#### What the exercise asks:
Copy each of the following records word for word, line by line, with nothing left out or changed.

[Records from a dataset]

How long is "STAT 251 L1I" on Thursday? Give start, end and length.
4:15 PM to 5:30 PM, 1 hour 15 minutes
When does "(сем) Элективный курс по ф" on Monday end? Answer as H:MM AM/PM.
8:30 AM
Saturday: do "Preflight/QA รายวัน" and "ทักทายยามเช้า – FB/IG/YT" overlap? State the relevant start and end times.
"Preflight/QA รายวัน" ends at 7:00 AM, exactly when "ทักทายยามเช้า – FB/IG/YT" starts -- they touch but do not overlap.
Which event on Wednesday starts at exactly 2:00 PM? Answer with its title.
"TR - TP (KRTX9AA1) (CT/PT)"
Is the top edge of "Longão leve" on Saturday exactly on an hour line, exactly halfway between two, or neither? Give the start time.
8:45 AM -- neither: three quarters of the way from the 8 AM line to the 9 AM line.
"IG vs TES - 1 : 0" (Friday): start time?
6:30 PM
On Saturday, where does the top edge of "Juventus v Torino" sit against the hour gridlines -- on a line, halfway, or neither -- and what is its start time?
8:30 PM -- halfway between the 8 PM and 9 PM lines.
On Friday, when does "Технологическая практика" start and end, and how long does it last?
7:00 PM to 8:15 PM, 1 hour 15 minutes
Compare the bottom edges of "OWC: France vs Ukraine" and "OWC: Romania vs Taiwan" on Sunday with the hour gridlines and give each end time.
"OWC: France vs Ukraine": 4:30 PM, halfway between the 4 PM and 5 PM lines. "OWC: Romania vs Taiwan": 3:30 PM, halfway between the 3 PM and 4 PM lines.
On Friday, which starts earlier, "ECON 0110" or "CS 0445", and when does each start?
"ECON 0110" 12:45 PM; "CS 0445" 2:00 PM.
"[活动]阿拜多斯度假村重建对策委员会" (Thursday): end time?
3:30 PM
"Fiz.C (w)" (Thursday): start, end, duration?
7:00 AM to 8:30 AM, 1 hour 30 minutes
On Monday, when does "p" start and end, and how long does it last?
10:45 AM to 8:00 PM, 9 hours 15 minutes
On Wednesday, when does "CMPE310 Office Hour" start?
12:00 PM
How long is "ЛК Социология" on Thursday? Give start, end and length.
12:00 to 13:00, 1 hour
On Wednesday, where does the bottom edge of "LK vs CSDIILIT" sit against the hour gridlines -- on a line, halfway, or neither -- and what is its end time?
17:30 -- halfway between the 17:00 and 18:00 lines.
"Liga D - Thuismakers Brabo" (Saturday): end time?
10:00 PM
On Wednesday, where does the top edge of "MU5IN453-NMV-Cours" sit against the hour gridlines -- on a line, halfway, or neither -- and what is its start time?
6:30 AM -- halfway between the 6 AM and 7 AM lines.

#### Task answer:
How long is "STAT 251 L1I" on Thursday? Give start, end and length.
4:15 PM to 5:30 PM, 1 hour 15 minutes
When does "(сем) Элективный курс по ф" on Monday end? Answer as H:MM AM/PM.
8:30 AM
Saturday: do "Preflight/QA รายวัน" and "ทักทายยามเช้า – FB/IG/YT" overlap? State the relevant start and end times.
"Preflight/QA รายวัน" ends at 7:00 AM, exactly when "ทักทายยามเช้า – FB/IG/YT" starts -- they touch but do not overlap.
Which event on Wednesday starts at exactly 2:00 PM? Answer with its title.
"TR - TP (KRTX9AA1) (CT/PT)"
Is the top edge of "Longão leve" on Saturday exactly on an hour line, exactly halfway between two, or neither? Give the start time.
8:45 AM -- neither: three quarters of the way from the 8 AM line to the 9 AM line.
"IG vs TES - 1 : 0" (Friday): start time?
6:30 PM
On Saturday, where does the top edge of "Juventus v Torino" sit against the hour gridlines -- on a line, halfway, or neither -- and what is its start time?
8:30 PM -- halfway between the 8 PM and 9 PM lines.
On Friday, when does "Технологическая практика" start and end, and how long does it last?
7:00 PM to 8:15 PM, 1 hour 15 minutes
Compare the bottom edges of "OWC: France vs Ukraine" and "OWC: Romania vs Taiwan" on Sunday with the hour gridlines and give each end time.
"OWC: France vs Ukraine": 4:30 PM, halfway between the 4 PM and 5 PM lines. "OWC: Romania vs Taiwan": 3:30 PM, halfway between the 3 PM and 4 PM lines.
On Friday, which starts earlier, "ECON 0110" or "CS 0445", and when does each start?
"ECON 0110" 12:45 PM; "CS 0445" 2:00 PM.
"[活动]阿拜多斯度假村重建对策委员会" (Thursday): end time?
3:30 PM
"Fiz.C (w)" (Thursday): start, end, duration?
7:00 AM to 8:30 AM, 1 hour 30 minutes
On Monday, when does "p" start and end, and how long does it last?
10:45 AM to 8:00 PM, 9 hours 15 minutes
On Wednesday, when does "CMPE310 Office Hour" start?
12:00 PM
How long is "ЛК Социология" on Thursday? Give start, end and length.
12:00 to 13:00, 1 hour
On Wednesday, where does the bottom edge of "LK vs CSDIILIT" sit against the hour gridlines -- on a line, halfway, or neither -- and what is its end time?
17:30 -- halfway between the 17:00 and 18:00 lines.
"Liga D - Thuismakers Brabo" (Saturday): end time?
10:00 PM
On Wednesday, where does the top edge of "MU5IN453-NMV-Cours" sit against the hour gridlines -- on a line, halfway, or neither -- and what is its start time?
6:30 AM -- halfway between the 6 AM and 7 AM lines.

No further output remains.